Coordinates and structure factors have been deposited in the Protein Data Bank under accession code PDB 6VME. Uncropped images for Figure 1c, 2d, 2f, 4a, 4e, 5 and Extended Data Fig. 1 are available in Supplementary Figure 1; source data for graphs in figure 4 are available online.

Extended Data

Extended Data Fig. 1. Effect of specific mutations on ESCRT-I head complex integrity.

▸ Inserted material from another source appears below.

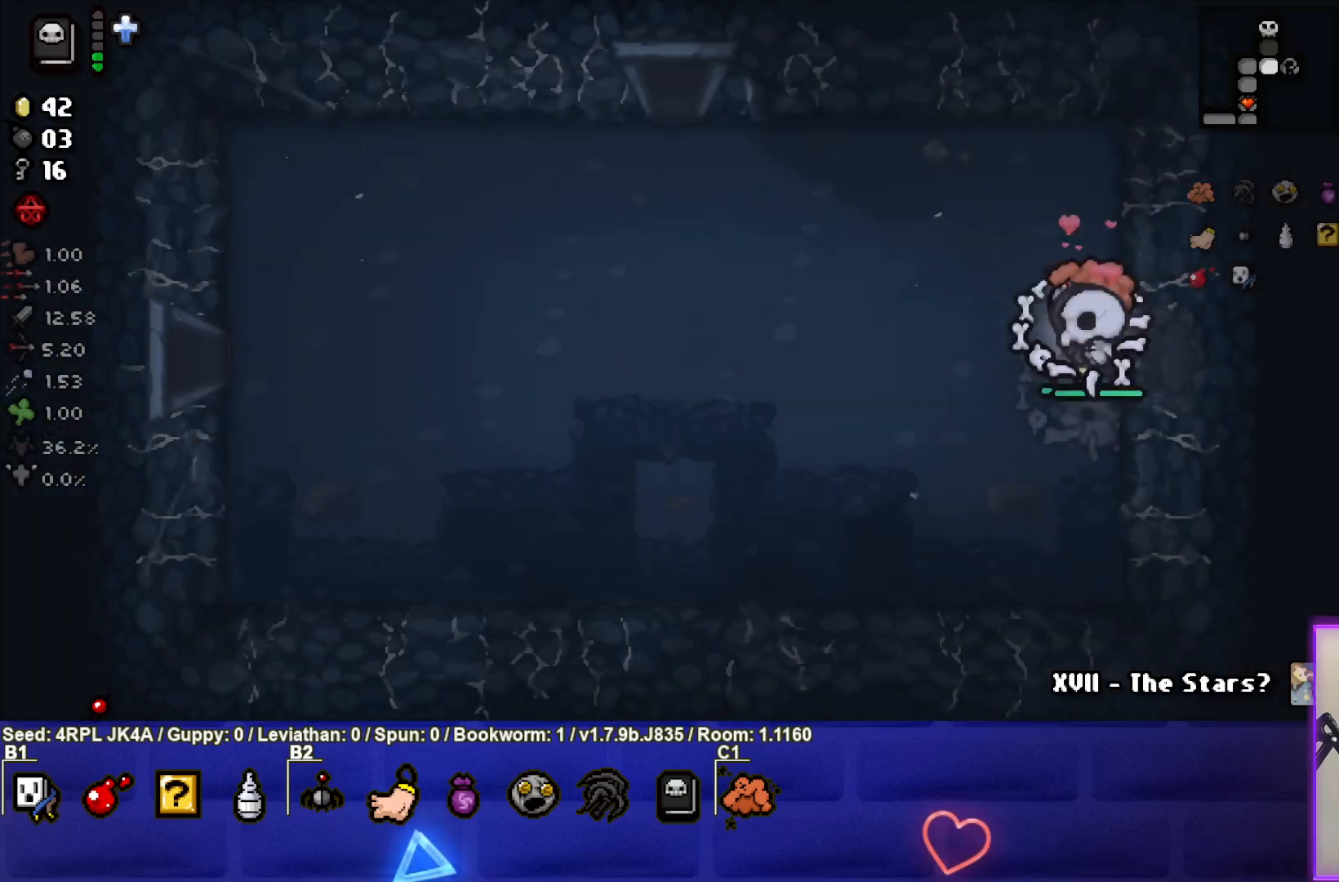
{"buttons": [], "left_stick": "left", "right_stick": "center", "events": []}
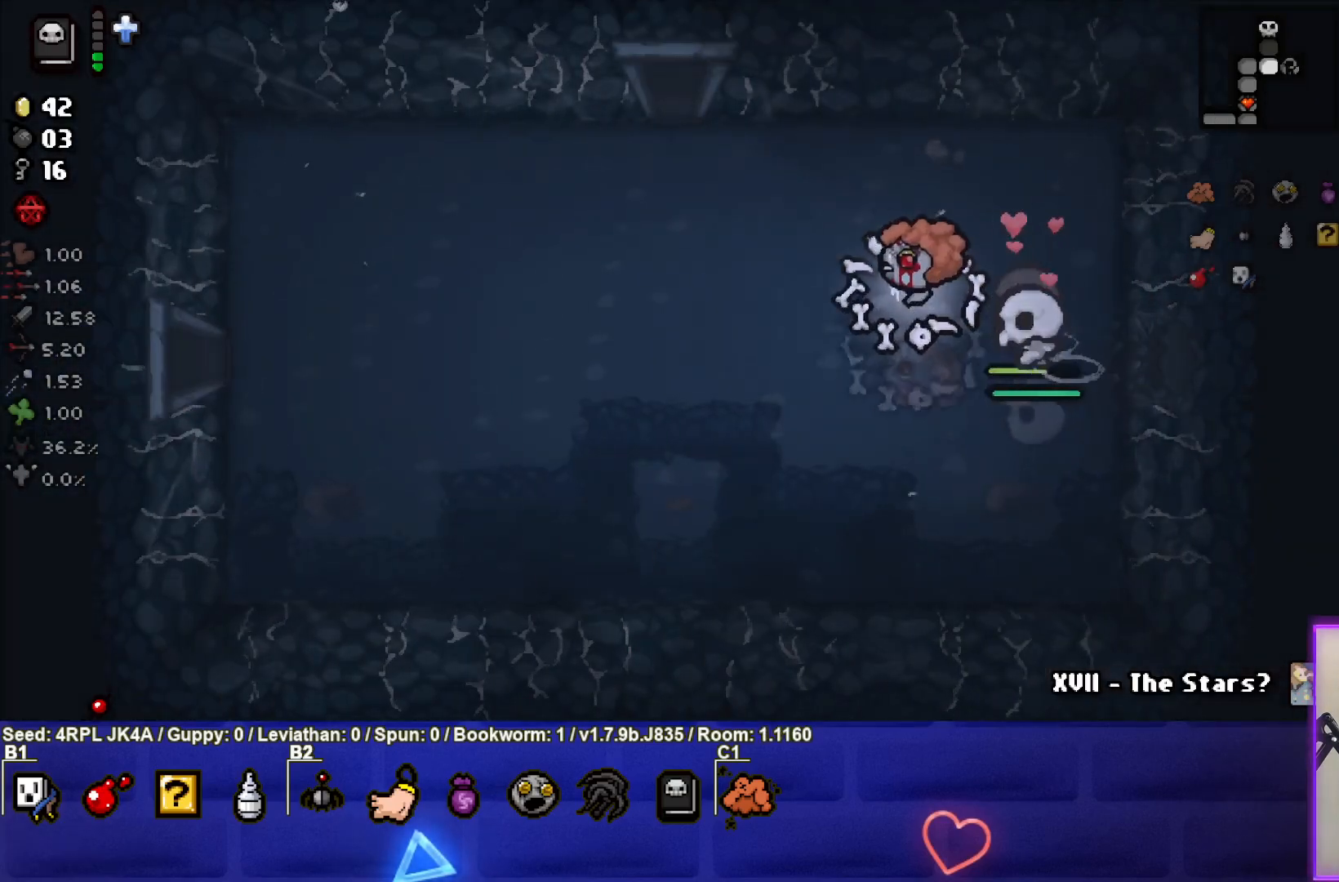
{"buttons": [], "left_stick": "up-left", "right_stick": "center", "events": [[383, "left_stick", "up-left"]]}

Mutant versions of the ESCRT-I head complex were expressed in E. coli. VPS28 and MVB12A subunits were expressed as C-terminal hexahistidine and N-terminal GST fusions respectively. Lysate was incubated with Ni-NTA agarose beads and complex integrity analyzed by SDS-PAGE following multiple washes. The SDS-PAGE image shown is representative of two independent biological repeats. Uncropped image is in Supplementary Figure 1.

Extended Data Fig. 2. Sequence alignment of VPS28 orthologs.

Secondary structure displayed above the alignment is derived from the human ESCRT-I head structure. Alignment was generated using ClustalW and ESPript.

Extended Data Fig. 3. Helical yeast ESCRT-I head tubes.

The trimeric yeast ESCRT-I head forms helical tubes within a crystal (PDB 2CAZ). The crystal is constructed from a series of laterally stacked tubes where each tube is composed of a single, continuous helix of yeast ESCRT-I head protomers. Vps23, Vps28, Vps37 are colored green, purple and magenta respectively. Tube dimensions are labeled.